J’ai fait envoi à M. le procureur du roi des pièces justificatives qui regardent La Grange, comme j’avais fait celles de Berh, et prends le parti de voir venir en attendant les éclaircissements, car faire parler, offrir des accommodements est peut-être les enhardir, faisant voir qu’on les craint. D’ailleurs les reproches, quoique déplacés, que madame de S. me fait sur cela (dans sa lettre du vingt-quatre timbrée d’Orange et sous cachet étranger) sur les affaires antécédentes m’arrêteraient absolument, quand même j’y croirais de l’utilité. Il semblerait que je suis cause des affaires qu’on leur suscite. Eh ! mais « je ne l’empêche pas de demander et d’obtenir justice de ses calomniateurs, si calomnie il y a !… »

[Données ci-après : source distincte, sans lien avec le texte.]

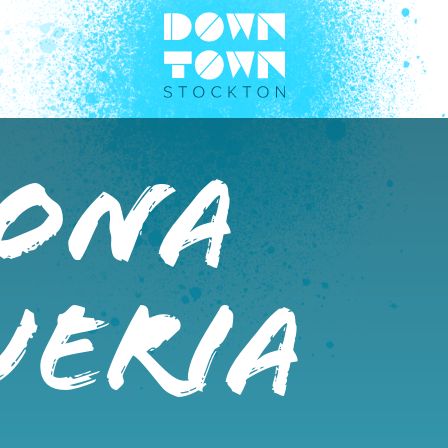
Dona
ueria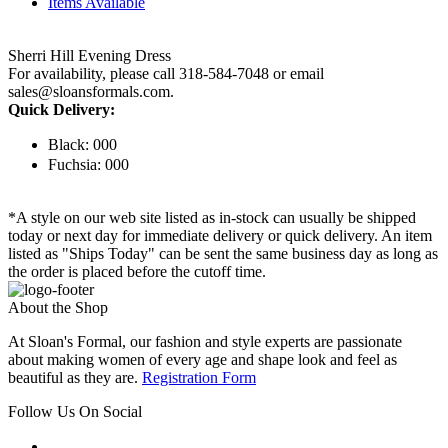
Items Available
Sherri Hill Evening Dress
For availability, please call 318-584-7048 or email
sales@sloansformals.com.
Quick Delivery:
Black: 000
Fuchsia: 000
*A style on our web site listed as in-stock can usually be shipped
today or next day for immediate delivery or quick delivery. An item
listed as "Ships Today" can be sent the same business day as long as
the order is placed before the cutoff time.
About the Shop
At Sloan's Formal, our fashion and style experts are passionate
about making women of every age and shape look and feel as
beautiful as they are.
Registration Form
Follow Us On Social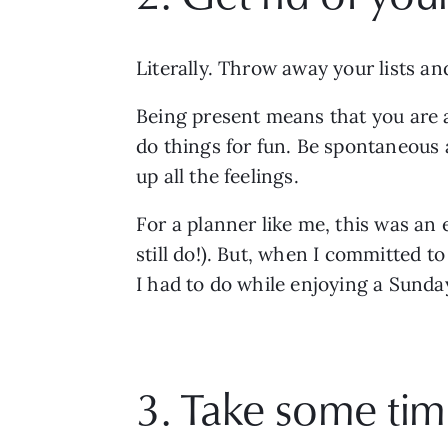
Literally. Throw away your lists an
Being present means that you are ac
do things for fun. Be spontaneous a
up all the feelings.
For a planner like me, this was an e
still do!). But, when I committed to
I had to do while enjoying a Sunday
3. Take some tim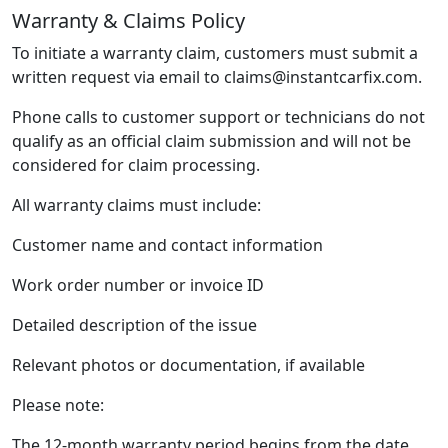
Warranty & Claims Policy
To initiate a warranty claim, customers must submit a
written request via email to claims@instantcarfix.com.
Phone calls to customer support or technicians do not
qualify as an official claim submission and will not be
considered for claim processing.
All warranty claims must include:
Customer name and contact information
Work order number or invoice ID
Detailed description of the issue
Relevant photos or documentation, if available
Please note:
The 12-month warranty period begins from the date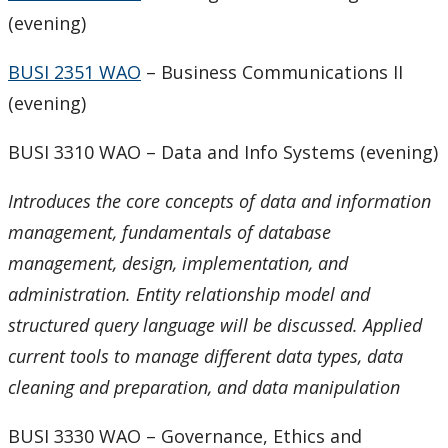
(evening)
BUSI 2351 WAO
– Business Communications II
(evening)
BUSI 3310 WAO – Data and Info Systems (evening)
Introduces the core concepts of data and information
management, fundamentals of database
management, design, implementation, and
administration. Entity relationship model and
structured query language will be discussed. Applied
current tools to manage different data types, data
cleaning and preparation, and data manipulation
BUSI 3330 WAO – Governance, Ethics and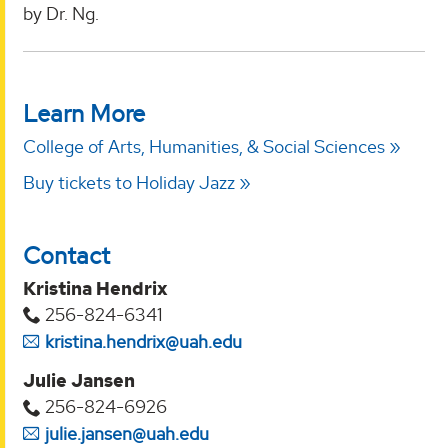
by Dr. Ng.
Learn More
College of Arts, Humanities, & Social Sciences
Buy tickets to Holiday Jazz
Contact
Kristina Hendrix
256-824-6341
kristina.hendrix@uah.edu
Julie Jansen
256-824-6926
julie.jansen@uah.edu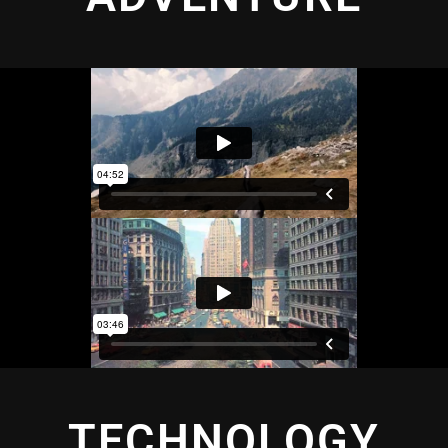
TECHNOLOGY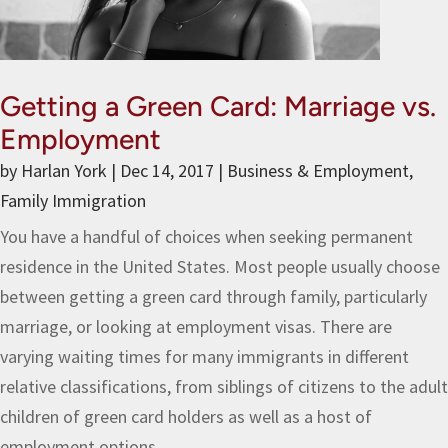
Getting a Green Card: Marriage vs.
Employment
by
Harlan York
|
Dec 14, 2017
|
Business & Employment
,
Family Immigration
You have a handful of choices when seeking permanent
residence in the United States. Most people usually choose
between getting a green card through family, particularly
marriage, or looking at employment visas. There are
varying waiting times for many immigrants in different
relative classifications, from siblings of citizens to the adult
children of green card holders as well as a host of
employment options.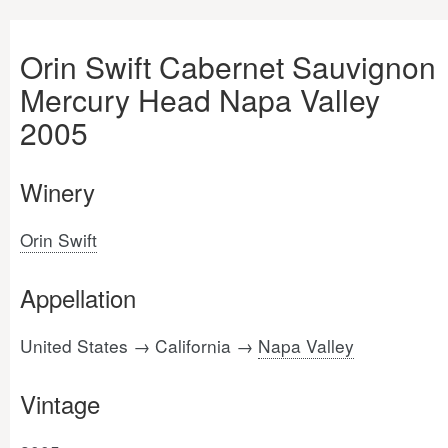
Orin Swift Cabernet Sauvignon
Mercury Head Napa Valley
2005
Winery
Orin Swift
Appellation
United States → California →
Napa Valley
Vintage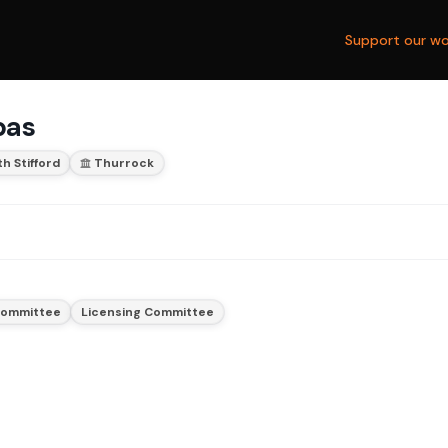
Support our wo
bas
h Stifford
Thurrock
 Committee
Licensing Committee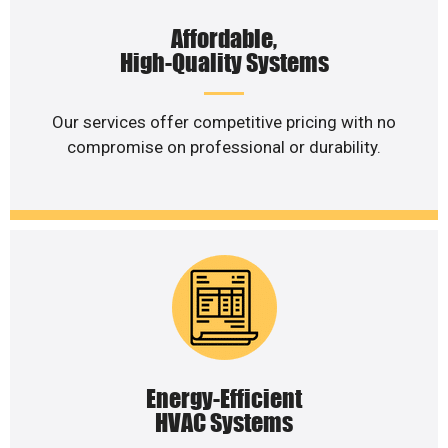
Affordable,
High-Quality Systems
Our services offer competitive pricing with no
compromise on professional or durability.
Energy-Efficient
HVAC Systems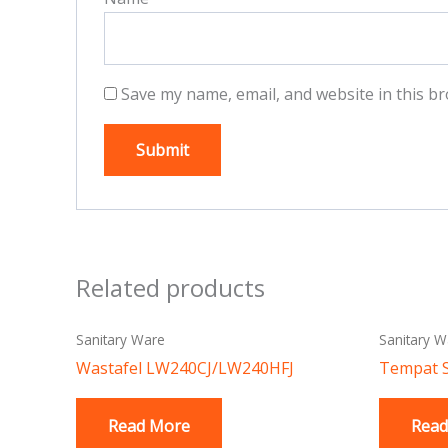
Save my name, email, and website in this br
Related products
Sanitary Ware
Sanitary W
Wastafel LW240CJ/LW240HFJ
Tempat 
Read More
Read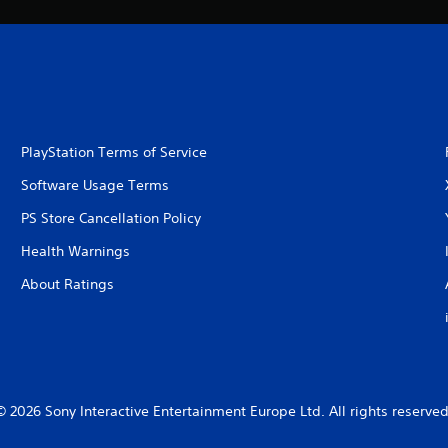
PlayStation Terms of Service
Software Usage Terms
PS Store Cancellation Policy
Health Warnings
About Ratings
© 2026 Sony Interactive Entertainment Europe Ltd. All rights reserved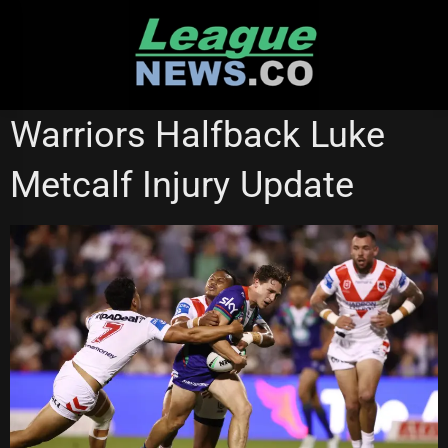
Skip
to
content
BRISBANE BRONCOS
NEW ZEALAND WARRIORS
Warriors Halfback Luke
Metcalf Injury Update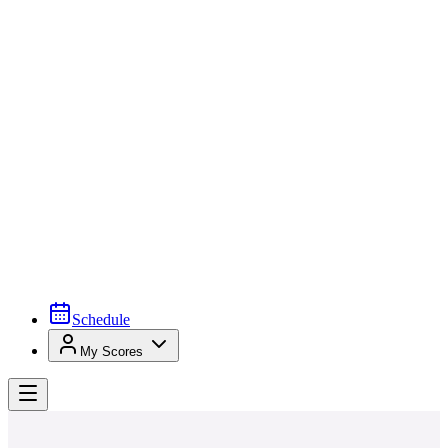
Schedule
My Scores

Les enfants ne se plaignent nullement d’elle, au contraire. Ils en parlent comme étant compromise elle-même et la première victime d’une fureur qu’on ne peut regarder que comme folie. Mais ils chargent furieusement l’autre. Une mère peut-elle être tranquille de savoir sa fille enfermée sous le même toit, et dans l’incertitude au moins si ce qu’on lui dit du sort de cette fille est vrai ou altéré ? Si au moins ils n’étaient pas ensemble, je prendrais plus de calme. Chaque lettre que j’ouvre me fait frissonner et depuis longtemps je dévore mes inquiétudes. Lui en parler serait inutile. Je sais trop bien que tout ce qui lui arrive, ou en part, passe par les mains de monsieur, ou, peut-être, lui est remis par son fidèle Carteron, dit la Jeunesse, avant de l’être à elle.

Il serait très dangereux de laisser aller celle qui est chez monsieur l’abbé. Il faut qu’il la fasse garder à vue, la traite bien et la contienne jusqu’à ce que l’on soit arrangé, et qu’il ne la laisse pas voir à des allants et venants ; dites-le lui bien de ma part, je vous prie, jusqu’à ce que toutes les affaires soient arrangées.

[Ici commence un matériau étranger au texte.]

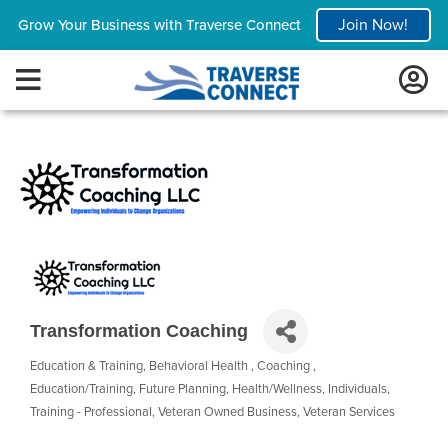
Join Now!
Grow Your Business with Traverse Connect
Transformation Coaching
Education & Training
Behavioral Health
Coaching
Categories
Education/Training
Future Planning
Health/Wellness
Individuals
Training - Professional
Veteran Owned Business
Veteran Services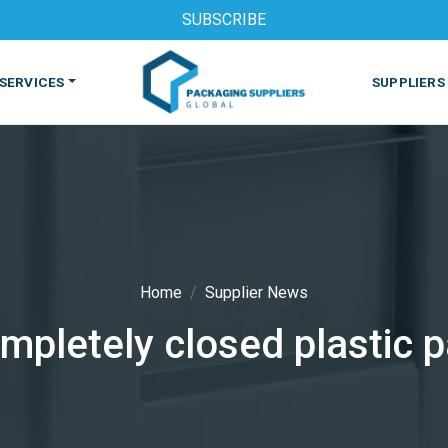
SUBSCRIBE
SERVICES
SUPPLIERS
Home
Supplier News
mpletely closed plastic 
S
MACHINES & EQUIPMENT
PHARMACEUTICAL
PRINT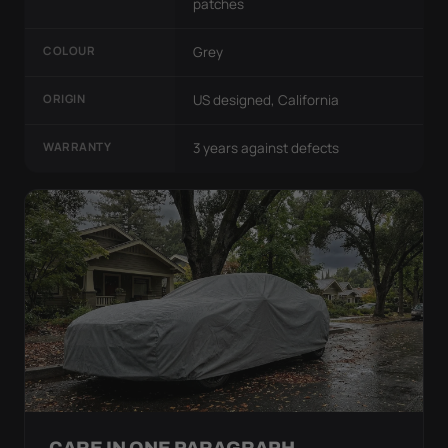
patches
COLOUR
Grey
ORIGIN
US designed, California
WARRANTY
3 years against defects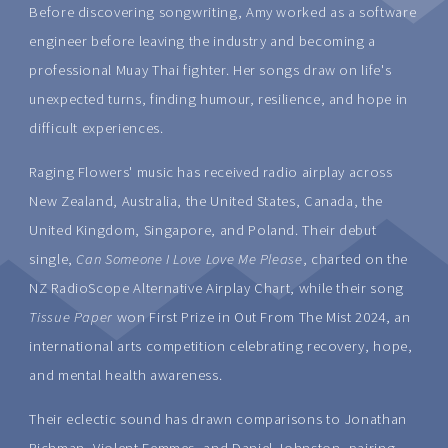
Before discovering songwriting, Amy worked as a software
engineer before leaving the industry and becoming a
professional Muay Thai fighter. Her songs draw on life's
unexpected turns, finding humour, resilience, and hope in
difficult experiences.
Raging Flowers' music has received radio airplay across
New Zealand, Australia, the United States, Canada, the
United Kingdom, Singapore, and Poland. Their debut
single,
Can Someone I Love Love Me Please
, charted on the
NZ RadioScope Alternative Airplay Chart, while their song
Tissue Paper
won First Prize in Out From The Mist 2024, an
international arts competition celebrating recovery, hope,
and mental health awareness.
Their eclectic sound has drawn comparisons to Jonathan
Richman, Violent Femmes, and Daniel Johnston, pairing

P. S.[1] Vous avez interrogé celle [?][2] M. l’abbé ; au moins dites-moi de grâce ce qu’elle vous a dit. Vous me devez cette confiance. Vous le devez à la sûreté d’une femme aussi malheureuse que celle que vous plaignez. Si tout ce qu’on dit est vrai, que ne peut-il arriver d’un moment à l’autre ! Ah ! je n’ai que trop de raisons d’y croire ! Ne pensez pas que, quoi qu’on fasse, il lui échappe jamais une plainte. Elle se ferait hacher plutôt que de

  1. Ce billet, écrit de la main de madame de Montreuil, est épinglé à la lettre qui précède. Est-ce une copie faite par la présidente à l’intention de l’avocat, ou bien a-t-il été remis à celui-ci par son destinataire ?
  2. Un mot illisible dans une tournure énigmatique. La suite du billet désigne, de toute évidence, la marquise.